**Instructions to follow**
Among the records below, one line contains "- **Social**: Social media notifications"; copy that line and all that follow it, exactly as written.
Listed records section start
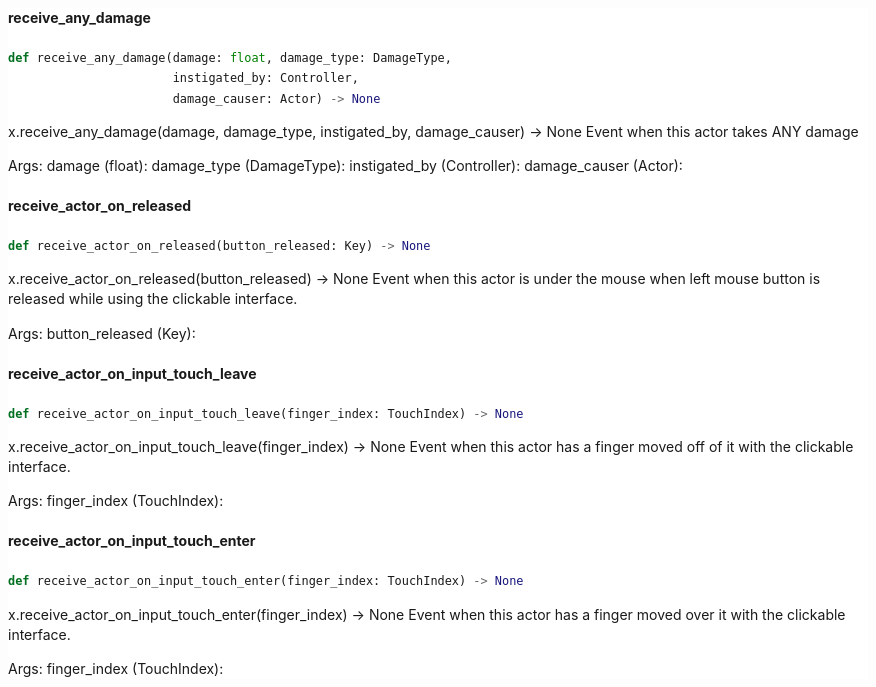 <a id="unreal.Actor.receive_any_damage"></a>

#### receive_any_damage

```python
def receive_any_damage(damage: float, damage_type: DamageType,
                       instigated_by: Controller,
                       damage_causer: Actor) -> None
```

x.receive_any_damage(damage, damage_type, instigated_by, damage_causer) -> None
Event when this actor takes ANY damage

Args:
    damage (float): 
    damage_type (DamageType): 
    instigated_by (Controller): 
    damage_causer (Actor):

<a id="unreal.Actor.receive_actor_on_released"></a>

#### receive_actor_on_released

```python
def receive_actor_on_released(button_released: Key) -> None
```

x.receive_actor_on_released(button_released) -> None
Event when this actor is under the mouse when left mouse button is released while using the clickable interface.

Args:
    button_released (Key):

<a id="unreal.Actor.receive_actor_on_input_touch_leave"></a>

#### receive_actor_on_input_touch_leave

```python
def receive_actor_on_input_touch_leave(finger_index: TouchIndex) -> None
```

x.receive_actor_on_input_touch_leave(finger_index) -> None
Event when this actor has a finger moved off of it with the clickable interface.

Args:
    finger_index (TouchIndex):

<a id="unreal.Actor.receive_actor_on_input_touch_enter"></a>

#### receive_actor_on_input_touch_enter

```python
def receive_actor_on_input_touch_enter(finger_index: TouchIndex) -> None
```

x.receive_actor_on_input_touch_enter(finger_index) -> None
Event when this actor has a finger moved over it with the clickable interface.

Args:
    finger_index (TouchIndex):
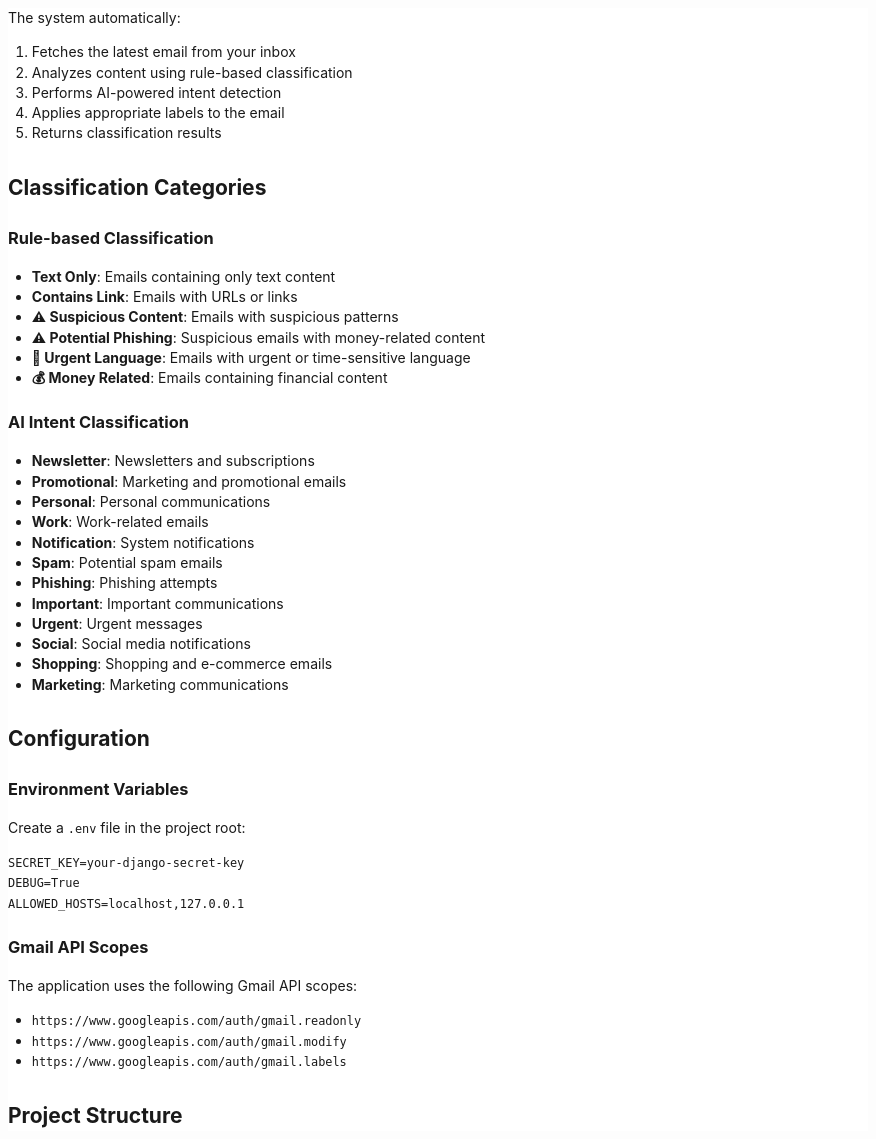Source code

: The system automatically:
1. Fetches the latest email from your inbox
2. Analyzes content using rule-based classification
3. Performs AI-powered intent detection
4. Applies appropriate labels to the email
5. Returns classification results

## Classification Categories

### Rule-based Classification
- **Text Only**: Emails containing only text content
- **Contains Link**: Emails with URLs or links
- **⚠️ Suspicious Content**: Emails with suspicious patterns
- **⚠️ Potential Phishing**: Suspicious emails with money-related content
- **🚨 Urgent Language**: Emails with urgent or time-sensitive language
- **💰 Money Related**: Emails containing financial content

### AI Intent Classification
- **Newsletter**: Newsletters and subscriptions
- **Promotional**: Marketing and promotional emails
- **Personal**: Personal communications
- **Work**: Work-related emails
- **Notification**: System notifications
- **Spam**: Potential spam emails
- **Phishing**: Phishing attempts
- **Important**: Important communications
- **Urgent**: Urgent messages
- **Social**: Social media notifications
- **Shopping**: Shopping and e-commerce emails
- **Marketing**: Marketing communications

## Configuration

### Environment Variables

Create a `.env` file in the project root:

```env
SECRET_KEY=your-django-secret-key
DEBUG=True
ALLOWED_HOSTS=localhost,127.0.0.1
```

### Gmail API Scopes

The application uses the following Gmail API scopes:
- `https://www.googleapis.com/auth/gmail.readonly`
- `https://www.googleapis.com/auth/gmail.modify`
- `https://www.googleapis.com/auth/gmail.labels`

## Project Structure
Listed records section end
**Response box**
- **Social**: Social media notifications
- **Shopping**: Shopping and e-commerce emails
- **Marketing**: Marketing communications

## Configuration

### Environment Variables

Create a `.env` file in the project root:

```env
SECRET_KEY=your-django-secret-key
DEBUG=True
ALLOWED_HOSTS=localhost,127.0.0.1
```

### Gmail API Scopes

The application uses the following Gmail API scopes:
- `https://www.googleapis.com/auth/gmail.readonly`
- `https://www.googleapis.com/auth/gmail.modify`
- `https://www.googleapis.com/auth/gmail.labels`

## Project Structure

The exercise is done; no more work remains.